Method 2 - Mathematical

We use the voters divided by the number of seats to get the "voters needed per seat" figure. Then we sort them by voters/seat.

From this, we can assume that by taking constituencies from the top going down, we will get the lowest amount of voters needed to get 44 seats.

Lets assume we take the set S = {2, 3, 4, ..., 18} where numbers represent the row number in the spreadsheet (row 1 is the heading). We get the following, 47 seats and 578800 votes needed. We can see that we only need 44 or more.

So let's try to trim it down, we can remove 3 seats but there are no 3 seat GRCs, so we can remove 3 X 1 seat SMCs. Let's take the ones from the bottom with the highest votes/seat of course. They are T = {14,15,17}. So now we have the set that we are considering A = S - T, basically the set of constituencies from 2 to 18 excluding 14, 15 and 17.

This gives us the following result: 538653 votes needed for 44 seats.

Although we have already arrived at the same result as method 1, we cannot stop here. We must investigate to see if we can lower our number even further.

We have 1, 4 and 5 seats constituencies in our final set (A). We have to see whether we can replace them in any way so that we can have a lower total votes needed amount (538653). On the side of the non-selected constituencies, we have 1, 5, 6 seats.

Possibilities of replacement are:

1 for 1
4 for 1,1,1,1
5 for 5
5 for 1,1,1,1,1
1,4 for 5
1,1,1,1,1 for 5
1,1,4 for 6
1,5 for 6
1,1,1,1,1,1 for 6

Let's look at them case by case.

Case 1: If there was a 1 seat that was directly replaceable, it would have been higher up in the ranking and would have been included. Not possible.

Case 2: We take the 4-seat with the highest votes needed and compare it with the least votes needed of the first four 1-seats and see if it is possible. Row 6 is compared with Rows 14,15,17,25. Row 6 has 45780 votes needed while 14,15,17,25 has 55648 votes needed. So if the lowest votes needed cannot replace Row 6, Case 2 is not possible.

Case 3: Same as Case 1.

Case 4: Similar to Case 2 (18 Vs 14,15,17,25,27)

Case 5: Similar to Case 2 (6,12 Vs 20)

Case 6: Similar to Case 2 (3,5,7,8,12 Vs 20)

Case 7: Similar to Case 2 (6,8,12 Vs 19)

Case 8: Similar to Case 2 (12,18 Vs 19)

Case 9: Similar to Case 2 (2,3,5,7,8,12 Vs 19)

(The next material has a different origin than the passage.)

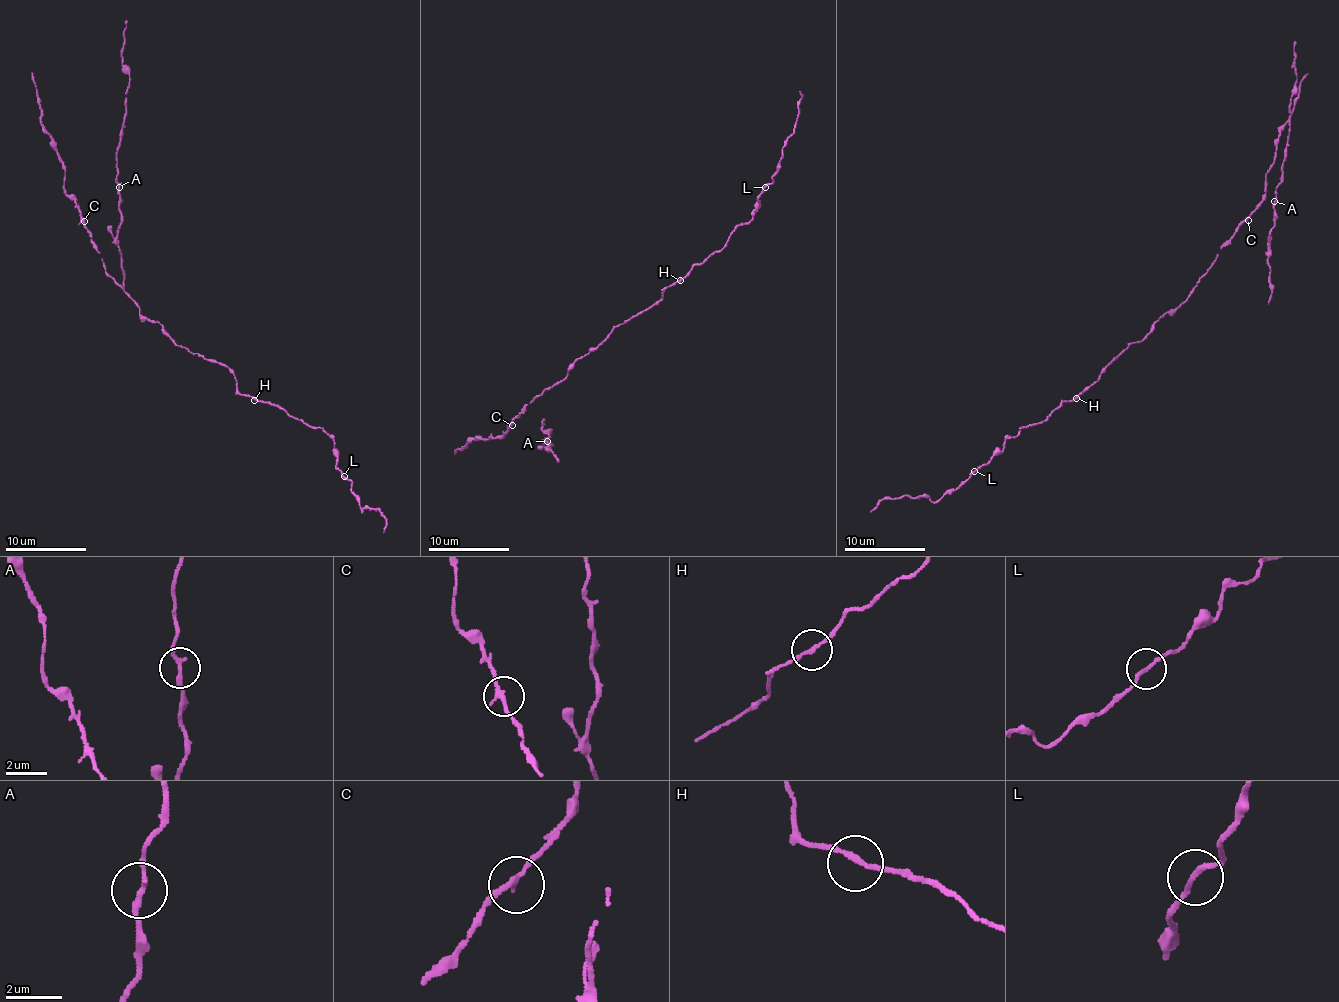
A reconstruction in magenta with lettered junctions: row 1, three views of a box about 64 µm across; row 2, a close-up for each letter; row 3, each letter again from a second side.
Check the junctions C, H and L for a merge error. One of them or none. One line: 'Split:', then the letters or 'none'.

We can see that there are no possibilities of substituting any constituencies for another one. Therefore, we can conclude that 538653 votes needed for 44 seats is the optimal result.

Conclusion

What I've shown here is that 538653 votes are needed out of 2,349,091 and this is 22.9% of the votes. Not as low as 17% as mentioned by Donaldson on his blog.

I double checked the data when I entered it and I double checked my first method (method 1) with another method (method 2). However, I welcome any critique if any of my methods are unsound or have flaws in them =).

Disclaimer

I am not being partisan or trying to imply in any way that the election system in Singapore is flawed. The fact that 22.9% of the votes can get > 50% of the seats in parliament is what is to be expected of a first-past-the-post system.

I am more interested in the algorithmic and mathematical problems that arise from the question, "How many votes are needed to get > 50% of seats in the Singapore parliament?"

Clarence